Brief:
Every line from the one with "Par carlos et Marie" up to and including the one with "rau Cymraeg a" is to be output exactly as it appears below; pictures are not.

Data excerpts
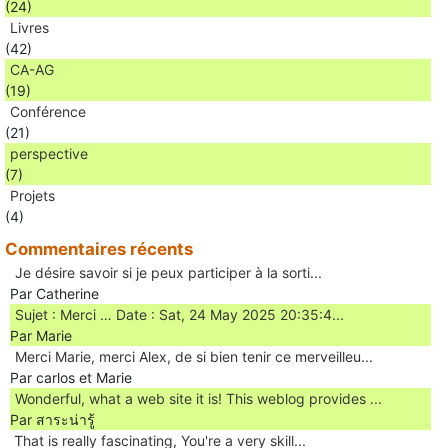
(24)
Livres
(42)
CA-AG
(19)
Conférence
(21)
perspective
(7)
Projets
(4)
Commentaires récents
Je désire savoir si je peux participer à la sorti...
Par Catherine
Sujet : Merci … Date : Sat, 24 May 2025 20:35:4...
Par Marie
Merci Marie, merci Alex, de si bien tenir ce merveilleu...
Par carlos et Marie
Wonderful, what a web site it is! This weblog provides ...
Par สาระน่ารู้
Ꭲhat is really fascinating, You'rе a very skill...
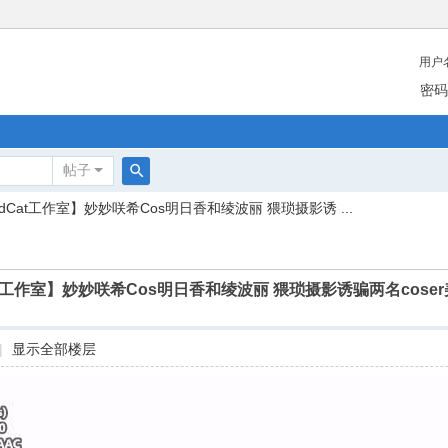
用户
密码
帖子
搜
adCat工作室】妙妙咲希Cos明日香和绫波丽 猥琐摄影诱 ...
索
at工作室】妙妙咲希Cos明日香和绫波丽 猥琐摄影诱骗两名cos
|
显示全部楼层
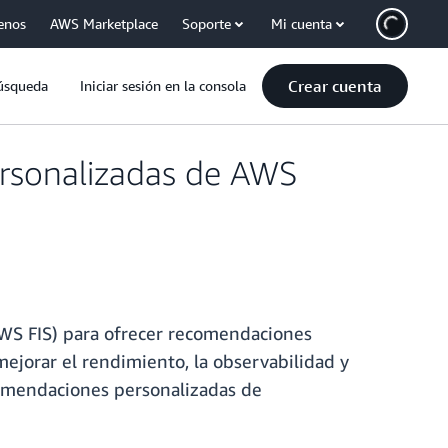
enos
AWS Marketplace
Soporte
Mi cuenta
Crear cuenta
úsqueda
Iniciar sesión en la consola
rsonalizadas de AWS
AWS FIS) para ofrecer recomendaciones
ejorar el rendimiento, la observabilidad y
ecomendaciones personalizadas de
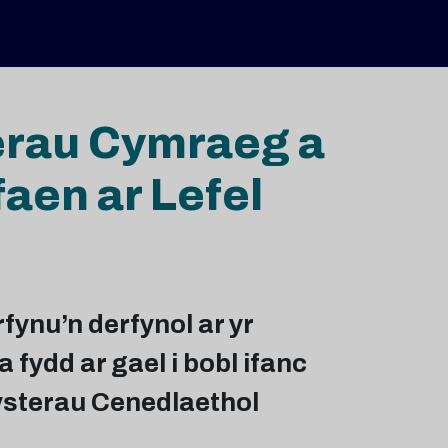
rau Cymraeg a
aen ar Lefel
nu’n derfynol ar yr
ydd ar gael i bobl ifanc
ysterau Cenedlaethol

...

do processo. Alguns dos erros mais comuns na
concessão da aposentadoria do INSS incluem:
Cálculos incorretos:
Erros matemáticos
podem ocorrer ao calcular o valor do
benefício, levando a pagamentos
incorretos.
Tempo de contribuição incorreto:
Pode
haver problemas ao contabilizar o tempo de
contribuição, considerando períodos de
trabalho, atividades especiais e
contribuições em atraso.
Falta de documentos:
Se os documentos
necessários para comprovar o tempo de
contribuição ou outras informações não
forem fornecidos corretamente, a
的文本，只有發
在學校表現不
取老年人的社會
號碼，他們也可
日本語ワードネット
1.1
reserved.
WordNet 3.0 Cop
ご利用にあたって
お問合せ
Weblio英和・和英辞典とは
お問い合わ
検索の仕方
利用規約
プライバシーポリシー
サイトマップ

Answer to the exercise:
Par carlos et Marie
Wonderful, what a web site it is! This weblog provides ...
Par สาระน่ารู้
Ꭲhat is really fascinating, You'rе a very skill...
用户
密码
帖子
搜
adCat工作室】妙妙咲希Cos明日香和绫波丽 猥琐摄影诱 ...
索
at工作室】妙妙咲希Cos明日香和绫波丽 猥琐摄影诱骗两名cos
|
显示全部楼层
enos
AWS Marketplace
Soporte
Mi cuenta
Crear cuenta
úsqueda
Iniciar sesión en la consola
rsonalizadas de AWS
AWS FIS) para ofrecer recomendaciones
ejorar el rendimiento, la observabilidad y
ecomendaciones personalizadas de
rau Cymraeg a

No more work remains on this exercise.